= Albert Warren Ferris =

American psychiatrist (1856–1937)

Albert Warren Ferris (December 3, 1856 – October 4, 1937) was an American psychiatrist, born in Brooklyn, New York.

==Education and family life==
Ferris received his A.B from the University of the City of New York, now New York University, in 1878, his A.M. in 1885 from the same institution and his M.D. from the College of Physicians and Surgeons (Columbia University) in 1882.

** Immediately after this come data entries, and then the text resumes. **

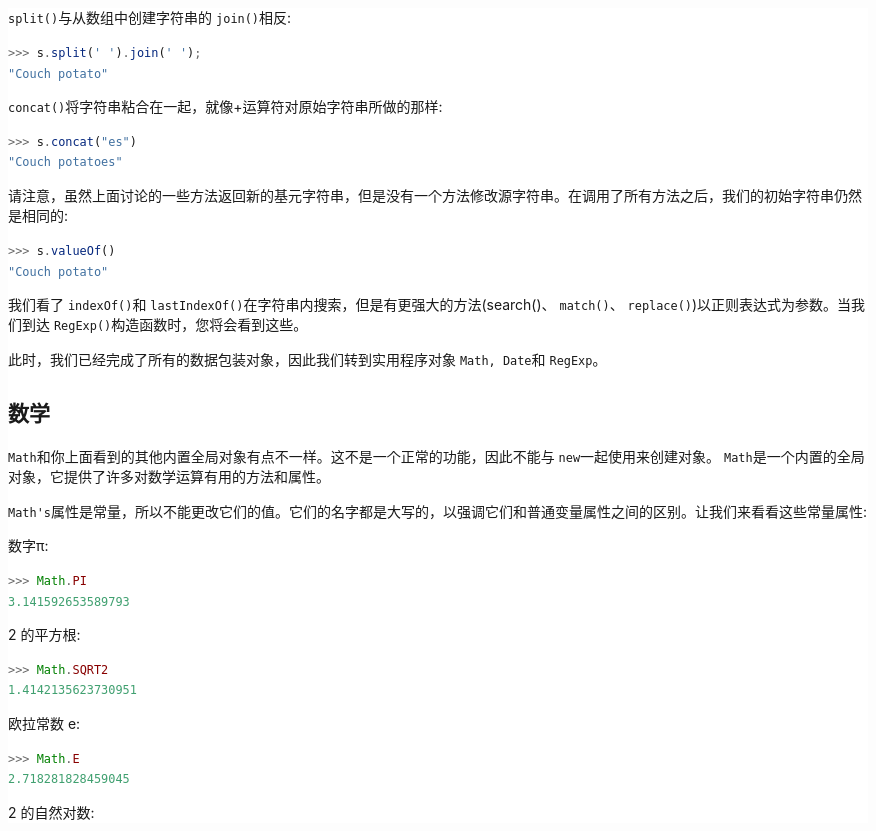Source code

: `split()`与从数组中创建字符串的 `join()`相反:

```js
>>> s.split(' ').join(' ');
"Couch potato"

```

`concat()`将字符串粘合在一起，就像+运算符对原始字符串所做的那样:

```js
>>> s.concat("es")
"Couch potatoes"

```

请注意，虽然上面讨论的一些方法返回新的基元字符串，但是没有一个方法修改源字符串。在调用了所有方法之后，我们的初始字符串仍然是相同的:

```js
>>> s.valueOf()
"Couch potato"

```

我们看了 `indexOf()`和 `lastIndexOf()`在字符串内搜索，但是有更强大的方法(search()、 `match()`、 `replace()`)以正则表达式为参数。当我们到达 `RegExp()`构造函数时，您将会看到这些。

此时，我们已经完成了所有的数据包装对象，因此我们转到实用程序对象 `Math, Date`和 `RegExp`。

## 数学

`Math`和你上面看到的其他内置全局对象有点不一样。这不是一个正常的功能，因此不能与 `new`一起使用来创建对象。 `Math`是一个内置的全局对象，它提供了许多对数学运算有用的方法和属性。

`Math's`属性是常量，所以不能更改它们的值。它们的名字都是大写的，以强调它们和普通变量属性之间的区别。让我们来看看这些常量属性:

数字π:

```js
>>> Math.PI
3.141592653589793

```

2 的平方根:

```js
>>> Math.SQRT2
1.4142135623730951

```

欧拉常数 e:

```js
>>> Math.E
2.718281828459045

```

2 的自然对数:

He married Juliet A. Gavette in New York City in 1897.

==Career==
Ferris' occupations were in the State of New York. In 1892, he set up practice in New York City. He was a consulting physician to the Italian Hospital, New York, and to the Binghamton State Hospital. From September 23, 1907 to December 27, 1911 he was president of the New York State Commission in Lunacy. He was also president of the Schuyler County Medical Society, and an associate editor of the New York State Journal of Medicine. He was also the director of the Saratoga Springs (New York) State Reservation Commission from 1913 to 1916.

His biography intThe Home Medical Library states that he was a "Former Assistant in Neurology, Columbia University; Former Chairman, Section on Neurology and Psychiatry, New York Academy of Medicine; Assistant in Medicine, University and Bellvue Hospital Medical College; Medical Editor, New International Encyclopedia."